● **WHAT TO DO**:
• 1. In the essay on New Hampshire court-clearing below, condense the paragraph that opens "The New Hampshire constitution guarantees" into a short bulleted list of its main facts.
• 2. Extend the essay on New Hampshire court-clearing below with a new paragraph that follows on from its final sentence.

● **PASSAGE TO READ**:
====
In the Shadow of Court-Clearing: The New Hampshire Supreme Court’s Struggle for Autonomy

—Cory McKenzie (Editor: Katy Sternberger)

I delicately turned the page in the decrepit two-hundred-year-old tome. What I found on the next page startled me. I hardly expected to find a horrific massacre in the dull annals of the New Hampshire legislature, but here before my very eyes were strewn the bodies of dozens of deceased insects: silverfish, eaters of books! These pests were hunting for a treasure that is buried deep within the University of New Hampshire’s Dimond Library—a treasure that few students are aware of and one that few historians have explored. The library’s lowest level is home to the Milne Special Collections, a veritable trove of documents relating to New Hampshire history. During the summer of 2012, I spent many mornings in Milne Special Collections, sifting through early nineteenth-century government records in search of that treasure: the journals documenting the New Hampshire legislature’s history of court-clearing. When the sun rose on the first day of my quest, I could hardly have imagined that the obscure old tale of court-clearing would still affect New Hampshire’s judicial system today. 

A Clever Legal Gambit

McKenzie and Broderick

The author standing with John T. Broderick, former chief justice of the New Hampshire Supreme Court, at the UNH School of Law.

The New Hampshire constitution guarantees lifetime tenure to judges until the age of seventy. To work around this provision, state lawmakers in the nineteenth century devised a clever means of removing undesirable judges from the bench: since it was unconstitutional to make judges leave their seats, lawmakers simply pulled the chairs out from beneath judges by passing a law that declared the court to no longer exist. They would then create a new court with a different name, to which they could appoint judges from their own political party. The state legislature used this tactic to reorganize the Supreme Court five times during the nineteenth century.

This legal maneuver closely parallels President Franklin Roosevelt’s well-known court-packing proposal of 1937. The United States Supreme Court had ruled several of Roosevelt’s New Deal policies unconstitutional; the court-packing plan, if it had passed, would have expanded the size of the court’s membership, allowing Roosevelt to create a New Deal-friendly majority to approve his legislation. To emphasize their parallel with President Roosevelt’s court-packing, I created a new term to describe the New Hampshire legislature’s attempts to manipulate the court: court-clearing.
====
(Chart analysis data)
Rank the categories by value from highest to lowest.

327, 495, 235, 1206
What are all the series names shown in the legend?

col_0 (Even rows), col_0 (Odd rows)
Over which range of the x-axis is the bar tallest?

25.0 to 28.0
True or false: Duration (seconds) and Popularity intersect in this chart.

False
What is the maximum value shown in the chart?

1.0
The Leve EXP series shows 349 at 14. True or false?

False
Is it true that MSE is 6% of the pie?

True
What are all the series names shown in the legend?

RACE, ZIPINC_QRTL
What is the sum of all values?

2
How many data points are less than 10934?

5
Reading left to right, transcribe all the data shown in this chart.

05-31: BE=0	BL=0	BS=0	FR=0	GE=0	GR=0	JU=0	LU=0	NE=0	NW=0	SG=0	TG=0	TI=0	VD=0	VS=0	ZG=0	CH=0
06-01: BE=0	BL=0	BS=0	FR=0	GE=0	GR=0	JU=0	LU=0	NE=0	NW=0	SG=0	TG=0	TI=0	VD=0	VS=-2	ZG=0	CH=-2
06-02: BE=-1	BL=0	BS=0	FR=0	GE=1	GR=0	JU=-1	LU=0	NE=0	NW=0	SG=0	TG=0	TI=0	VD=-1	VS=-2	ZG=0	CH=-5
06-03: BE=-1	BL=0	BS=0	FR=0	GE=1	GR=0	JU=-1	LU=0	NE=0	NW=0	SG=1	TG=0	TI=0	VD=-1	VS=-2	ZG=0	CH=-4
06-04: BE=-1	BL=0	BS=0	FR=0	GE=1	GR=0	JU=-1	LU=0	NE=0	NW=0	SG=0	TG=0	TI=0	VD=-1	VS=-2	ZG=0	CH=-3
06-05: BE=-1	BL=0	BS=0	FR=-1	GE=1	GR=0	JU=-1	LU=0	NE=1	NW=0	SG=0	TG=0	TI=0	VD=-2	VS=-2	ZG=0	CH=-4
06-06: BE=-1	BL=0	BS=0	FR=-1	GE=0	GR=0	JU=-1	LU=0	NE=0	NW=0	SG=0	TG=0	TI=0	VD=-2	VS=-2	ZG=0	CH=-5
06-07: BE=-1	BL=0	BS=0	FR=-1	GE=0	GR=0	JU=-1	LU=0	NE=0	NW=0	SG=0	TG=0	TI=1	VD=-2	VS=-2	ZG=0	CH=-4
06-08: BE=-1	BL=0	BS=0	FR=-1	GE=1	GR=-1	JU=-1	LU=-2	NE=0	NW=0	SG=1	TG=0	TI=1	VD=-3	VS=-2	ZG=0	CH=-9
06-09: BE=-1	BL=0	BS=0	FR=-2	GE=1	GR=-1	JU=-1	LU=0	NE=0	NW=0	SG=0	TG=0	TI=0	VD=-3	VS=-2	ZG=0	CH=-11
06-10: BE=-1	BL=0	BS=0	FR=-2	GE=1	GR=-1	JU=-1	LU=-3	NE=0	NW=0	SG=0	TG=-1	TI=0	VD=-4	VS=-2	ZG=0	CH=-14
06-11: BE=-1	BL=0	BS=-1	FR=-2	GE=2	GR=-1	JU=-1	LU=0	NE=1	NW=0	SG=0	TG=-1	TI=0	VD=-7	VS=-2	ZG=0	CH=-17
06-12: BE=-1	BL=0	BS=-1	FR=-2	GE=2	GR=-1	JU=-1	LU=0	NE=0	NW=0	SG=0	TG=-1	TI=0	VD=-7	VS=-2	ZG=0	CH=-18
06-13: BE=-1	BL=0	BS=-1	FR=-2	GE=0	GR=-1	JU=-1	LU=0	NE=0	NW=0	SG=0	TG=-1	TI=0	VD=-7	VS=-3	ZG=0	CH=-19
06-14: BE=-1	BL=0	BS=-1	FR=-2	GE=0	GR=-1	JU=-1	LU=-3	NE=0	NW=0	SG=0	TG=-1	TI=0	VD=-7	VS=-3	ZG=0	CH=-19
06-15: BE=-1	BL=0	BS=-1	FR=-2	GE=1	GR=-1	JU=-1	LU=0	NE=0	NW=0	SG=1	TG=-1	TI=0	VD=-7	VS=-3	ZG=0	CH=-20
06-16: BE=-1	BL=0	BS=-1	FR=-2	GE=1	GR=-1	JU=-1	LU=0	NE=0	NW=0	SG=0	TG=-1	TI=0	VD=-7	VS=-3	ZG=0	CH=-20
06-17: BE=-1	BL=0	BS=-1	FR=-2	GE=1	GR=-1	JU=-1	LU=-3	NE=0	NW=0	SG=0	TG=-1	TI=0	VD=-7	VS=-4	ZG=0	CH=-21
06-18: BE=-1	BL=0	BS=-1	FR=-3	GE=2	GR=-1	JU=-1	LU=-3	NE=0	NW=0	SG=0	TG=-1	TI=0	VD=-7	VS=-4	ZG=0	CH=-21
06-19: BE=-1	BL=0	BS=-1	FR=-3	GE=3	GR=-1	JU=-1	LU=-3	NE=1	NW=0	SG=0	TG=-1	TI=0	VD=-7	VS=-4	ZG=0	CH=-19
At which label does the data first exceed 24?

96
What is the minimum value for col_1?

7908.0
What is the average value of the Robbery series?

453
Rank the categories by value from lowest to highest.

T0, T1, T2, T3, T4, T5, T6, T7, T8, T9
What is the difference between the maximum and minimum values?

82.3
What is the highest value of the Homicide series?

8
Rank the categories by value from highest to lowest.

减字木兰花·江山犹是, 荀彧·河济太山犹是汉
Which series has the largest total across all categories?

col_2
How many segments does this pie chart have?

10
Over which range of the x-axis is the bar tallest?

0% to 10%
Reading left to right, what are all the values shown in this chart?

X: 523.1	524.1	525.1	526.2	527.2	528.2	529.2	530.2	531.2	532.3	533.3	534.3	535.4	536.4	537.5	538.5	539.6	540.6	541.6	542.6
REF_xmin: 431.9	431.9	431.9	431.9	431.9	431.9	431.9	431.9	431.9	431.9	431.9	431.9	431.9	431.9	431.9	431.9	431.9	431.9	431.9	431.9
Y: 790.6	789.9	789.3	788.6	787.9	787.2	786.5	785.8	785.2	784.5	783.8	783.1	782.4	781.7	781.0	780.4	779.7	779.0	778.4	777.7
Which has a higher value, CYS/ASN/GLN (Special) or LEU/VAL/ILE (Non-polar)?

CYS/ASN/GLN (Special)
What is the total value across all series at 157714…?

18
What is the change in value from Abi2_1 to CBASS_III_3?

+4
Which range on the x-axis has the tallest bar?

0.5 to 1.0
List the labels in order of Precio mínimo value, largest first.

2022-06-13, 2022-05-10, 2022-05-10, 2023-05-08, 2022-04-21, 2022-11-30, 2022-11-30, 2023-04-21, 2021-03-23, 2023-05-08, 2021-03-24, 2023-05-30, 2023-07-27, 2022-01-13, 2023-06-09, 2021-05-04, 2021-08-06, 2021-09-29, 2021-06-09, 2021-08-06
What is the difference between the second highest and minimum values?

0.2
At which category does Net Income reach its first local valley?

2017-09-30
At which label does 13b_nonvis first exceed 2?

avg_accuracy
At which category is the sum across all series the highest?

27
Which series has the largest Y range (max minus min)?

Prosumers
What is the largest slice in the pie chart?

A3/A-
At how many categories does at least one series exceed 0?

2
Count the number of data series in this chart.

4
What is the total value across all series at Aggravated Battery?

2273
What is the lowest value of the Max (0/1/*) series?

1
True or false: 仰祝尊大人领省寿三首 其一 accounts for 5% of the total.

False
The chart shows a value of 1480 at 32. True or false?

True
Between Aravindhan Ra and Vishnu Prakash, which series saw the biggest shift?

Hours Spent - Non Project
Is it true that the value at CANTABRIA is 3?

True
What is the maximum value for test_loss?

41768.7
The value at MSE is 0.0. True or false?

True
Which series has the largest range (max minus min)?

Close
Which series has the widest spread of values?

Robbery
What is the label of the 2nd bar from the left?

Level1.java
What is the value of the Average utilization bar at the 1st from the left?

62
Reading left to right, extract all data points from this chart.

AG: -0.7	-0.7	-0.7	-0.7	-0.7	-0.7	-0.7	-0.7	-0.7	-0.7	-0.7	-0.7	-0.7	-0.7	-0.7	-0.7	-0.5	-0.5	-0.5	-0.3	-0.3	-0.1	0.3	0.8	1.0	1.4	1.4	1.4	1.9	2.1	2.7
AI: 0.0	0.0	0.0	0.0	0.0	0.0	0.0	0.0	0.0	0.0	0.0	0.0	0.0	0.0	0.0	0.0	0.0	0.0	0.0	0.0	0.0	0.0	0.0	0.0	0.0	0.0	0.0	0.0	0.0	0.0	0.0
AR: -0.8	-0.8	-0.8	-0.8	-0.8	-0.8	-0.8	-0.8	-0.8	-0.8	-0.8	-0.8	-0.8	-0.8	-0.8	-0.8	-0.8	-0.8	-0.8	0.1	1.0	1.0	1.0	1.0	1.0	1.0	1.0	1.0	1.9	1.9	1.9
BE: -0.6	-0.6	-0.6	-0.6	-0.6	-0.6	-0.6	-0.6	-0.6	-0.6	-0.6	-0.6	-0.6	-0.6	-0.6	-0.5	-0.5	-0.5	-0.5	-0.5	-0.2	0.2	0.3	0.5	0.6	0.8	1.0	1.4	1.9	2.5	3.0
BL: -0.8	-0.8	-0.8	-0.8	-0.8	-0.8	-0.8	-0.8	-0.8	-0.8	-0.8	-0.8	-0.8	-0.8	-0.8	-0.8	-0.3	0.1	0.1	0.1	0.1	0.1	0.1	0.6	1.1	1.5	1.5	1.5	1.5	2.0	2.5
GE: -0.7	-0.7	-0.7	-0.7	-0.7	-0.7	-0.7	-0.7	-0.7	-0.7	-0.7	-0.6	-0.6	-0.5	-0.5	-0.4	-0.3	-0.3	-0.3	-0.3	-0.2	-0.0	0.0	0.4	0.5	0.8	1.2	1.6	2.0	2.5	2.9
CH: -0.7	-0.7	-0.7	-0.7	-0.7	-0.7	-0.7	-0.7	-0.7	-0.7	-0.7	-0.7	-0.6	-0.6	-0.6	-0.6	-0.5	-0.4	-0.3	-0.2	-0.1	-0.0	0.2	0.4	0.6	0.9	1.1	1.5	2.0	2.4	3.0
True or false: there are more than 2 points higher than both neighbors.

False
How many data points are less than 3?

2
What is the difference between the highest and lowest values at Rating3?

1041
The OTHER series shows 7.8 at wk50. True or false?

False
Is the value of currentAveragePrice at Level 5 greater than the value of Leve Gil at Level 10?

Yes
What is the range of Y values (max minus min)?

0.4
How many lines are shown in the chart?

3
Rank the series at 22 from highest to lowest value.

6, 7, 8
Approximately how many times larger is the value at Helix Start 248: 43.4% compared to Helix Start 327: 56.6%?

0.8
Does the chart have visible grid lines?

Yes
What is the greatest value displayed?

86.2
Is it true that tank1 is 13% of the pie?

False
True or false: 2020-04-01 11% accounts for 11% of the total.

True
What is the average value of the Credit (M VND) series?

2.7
====
● **PER-TASK OUTPUTS**:
• 1.
- The New Hampshire constitution gives judges lifetime tenure until age seventy.
- Because forcing judges from their seats was unconstitutional, nineteenth-century lawmakers passed laws declaring the court no longer existed.
- They then set up a new court under a different name and appointed judges from their own political party.
- The legislature used this tactic to reorganize the Supreme Court five times during the nineteenth century.

• 2.
In some sense, I began this project while still in high school. While fulfilling my state history requirement, I stumbled across Leon Anderson’s book, To This Day: The Three Hundred Years of the New Hampshire Legislature. Of all the intriguing stories in Anderson’s history, my favorite was that of the first court-clearing, which occurred two hundred years ago in 1813. During my second year at the University of New Hampshire, I chose the 1813 court-clearing as the topic of a research paper for Assistant Professor of history Jessica Lepler’s early American republic class. Recognizing that court-clearing continued to threaten the New Hampshire Supreme Court throughout the nineteenth century, I applied for a Summer Undergraduate Research Fellowship (SURF) to further investigate this trend and its significance.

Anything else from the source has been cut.